> [WORK TO BE COMPLETED] Set down the records that follow exactly, every line of them.

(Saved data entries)

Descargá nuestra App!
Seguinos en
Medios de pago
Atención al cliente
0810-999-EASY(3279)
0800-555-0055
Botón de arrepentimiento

> [RESULT OF THIS TASK]
Descargá nuestra App!
Seguinos en
Medios de pago
Atención al cliente
0810-999-EASY(3279)
0800-555-0055
Botón de arrepentimiento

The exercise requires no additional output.